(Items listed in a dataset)
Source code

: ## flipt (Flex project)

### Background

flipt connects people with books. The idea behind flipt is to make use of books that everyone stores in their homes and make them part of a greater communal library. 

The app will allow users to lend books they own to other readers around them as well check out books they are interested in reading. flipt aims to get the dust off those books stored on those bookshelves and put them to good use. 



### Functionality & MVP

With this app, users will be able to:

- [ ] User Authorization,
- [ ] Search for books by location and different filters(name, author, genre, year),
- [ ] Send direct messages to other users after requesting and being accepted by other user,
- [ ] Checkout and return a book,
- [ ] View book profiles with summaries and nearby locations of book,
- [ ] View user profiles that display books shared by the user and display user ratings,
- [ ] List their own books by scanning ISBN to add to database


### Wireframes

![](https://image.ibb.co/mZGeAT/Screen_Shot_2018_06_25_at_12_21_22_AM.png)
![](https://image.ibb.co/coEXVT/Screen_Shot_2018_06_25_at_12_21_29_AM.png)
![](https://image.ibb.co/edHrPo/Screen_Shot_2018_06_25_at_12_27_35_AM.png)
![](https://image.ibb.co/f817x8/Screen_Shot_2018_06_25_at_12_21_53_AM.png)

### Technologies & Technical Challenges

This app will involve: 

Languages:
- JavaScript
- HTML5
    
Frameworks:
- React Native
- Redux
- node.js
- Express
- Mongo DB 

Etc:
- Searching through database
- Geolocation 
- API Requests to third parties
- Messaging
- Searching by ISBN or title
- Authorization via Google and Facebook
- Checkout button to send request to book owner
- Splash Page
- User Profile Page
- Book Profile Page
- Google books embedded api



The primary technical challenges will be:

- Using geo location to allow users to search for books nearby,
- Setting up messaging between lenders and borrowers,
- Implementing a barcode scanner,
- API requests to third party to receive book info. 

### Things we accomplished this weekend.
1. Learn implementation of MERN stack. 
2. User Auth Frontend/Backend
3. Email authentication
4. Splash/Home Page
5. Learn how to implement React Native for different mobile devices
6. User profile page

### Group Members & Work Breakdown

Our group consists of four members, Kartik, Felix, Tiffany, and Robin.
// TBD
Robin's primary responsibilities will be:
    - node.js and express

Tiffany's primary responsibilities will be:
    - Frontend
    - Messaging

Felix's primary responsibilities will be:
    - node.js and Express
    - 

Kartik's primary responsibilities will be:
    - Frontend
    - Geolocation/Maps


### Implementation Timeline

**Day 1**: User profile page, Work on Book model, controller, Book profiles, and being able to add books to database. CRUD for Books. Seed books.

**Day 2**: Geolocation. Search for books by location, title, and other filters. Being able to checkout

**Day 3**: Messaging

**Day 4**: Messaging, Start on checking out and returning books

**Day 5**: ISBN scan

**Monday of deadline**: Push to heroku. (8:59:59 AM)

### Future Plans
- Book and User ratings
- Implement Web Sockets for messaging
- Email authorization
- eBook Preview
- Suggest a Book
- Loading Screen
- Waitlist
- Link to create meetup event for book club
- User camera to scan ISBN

• WHAT NEEDS TO BE DONE:
Which lines hold the word "Learn"? Copy each of them from the records.

• THE ANSWER:
1. Learn implementation of MERN stack. 
5. Learn how to implement React Native for different mobile devices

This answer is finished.